Data provided:
----------------------------------------
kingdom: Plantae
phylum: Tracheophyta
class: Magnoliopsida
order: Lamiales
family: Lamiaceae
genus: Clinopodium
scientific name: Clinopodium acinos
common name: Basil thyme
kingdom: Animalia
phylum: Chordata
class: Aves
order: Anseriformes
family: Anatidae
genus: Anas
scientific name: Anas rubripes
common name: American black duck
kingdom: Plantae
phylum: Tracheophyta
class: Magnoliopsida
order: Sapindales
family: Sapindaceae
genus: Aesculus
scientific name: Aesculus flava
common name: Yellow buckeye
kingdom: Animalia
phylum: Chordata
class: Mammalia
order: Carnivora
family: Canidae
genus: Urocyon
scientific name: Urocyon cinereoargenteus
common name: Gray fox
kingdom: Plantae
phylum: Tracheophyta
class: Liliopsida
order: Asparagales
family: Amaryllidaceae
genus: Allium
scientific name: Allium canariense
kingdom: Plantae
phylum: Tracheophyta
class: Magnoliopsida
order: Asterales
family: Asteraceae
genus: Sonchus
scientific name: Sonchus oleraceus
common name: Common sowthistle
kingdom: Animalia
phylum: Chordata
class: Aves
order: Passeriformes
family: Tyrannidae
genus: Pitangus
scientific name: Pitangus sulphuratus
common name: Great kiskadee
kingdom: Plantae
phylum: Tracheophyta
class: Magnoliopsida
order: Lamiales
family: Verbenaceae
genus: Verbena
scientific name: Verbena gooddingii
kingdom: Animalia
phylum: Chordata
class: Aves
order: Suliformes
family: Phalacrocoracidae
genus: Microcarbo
----------------------------------------
Short problem: Copy every line of the items above, leaving each one unchanged.

Solution to this task:
kingdom: Plantae
phylum: Tracheophyta
class: Magnoliopsida
order: Lamiales
family: Lamiaceae
genus: Clinopodium
scientific name: Clinopodium acinos
common name: Basil thyme
kingdom: Animalia
phylum: Chordata
class: Aves
order: Anseriformes
family: Anatidae
genus: Anas
scientific name: Anas rubripes
common name: American black duck
kingdom: Plantae
phylum: Tracheophyta
class: Magnoliopsida
order: Sapindales
family: Sapindaceae
genus: Aesculus
scientific name: Aesculus flava
common name: Yellow buckeye
kingdom: Animalia
phylum: Chordata
class: Mammalia
order: Carnivora
family: Canidae
genus: Urocyon
scientific name: Urocyon cinereoargenteus
common name: Gray fox
kingdom: Plantae
phylum: Tracheophyta
class: Liliopsida
order: Asparagales
family: Amaryllidaceae
genus: Allium
scientific name: Allium canariense
kingdom: Plantae
phylum: Tracheophyta
class: Magnoliopsida
order: Asterales
family: Asteraceae
genus: Sonchus
scientific name: Sonchus oleraceus
common name: Common sowthistle
kingdom: Animalia
phylum: Chordata
class: Aves
order: Passeriformes
family: Tyrannidae
genus: Pitangus
scientific name: Pitangus sulphuratus
common name: Great kiskadee
kingdom: Plantae
phylum: Tracheophyta
class: Magnoliopsida
order: Lamiales
family: Verbenaceae
genus: Verbena
scientific name: Verbena gooddingii
kingdom: Animalia
phylum: Chordata
class: Aves
order: Suliformes
family: Phalacrocoracidae
genus: Microcarbo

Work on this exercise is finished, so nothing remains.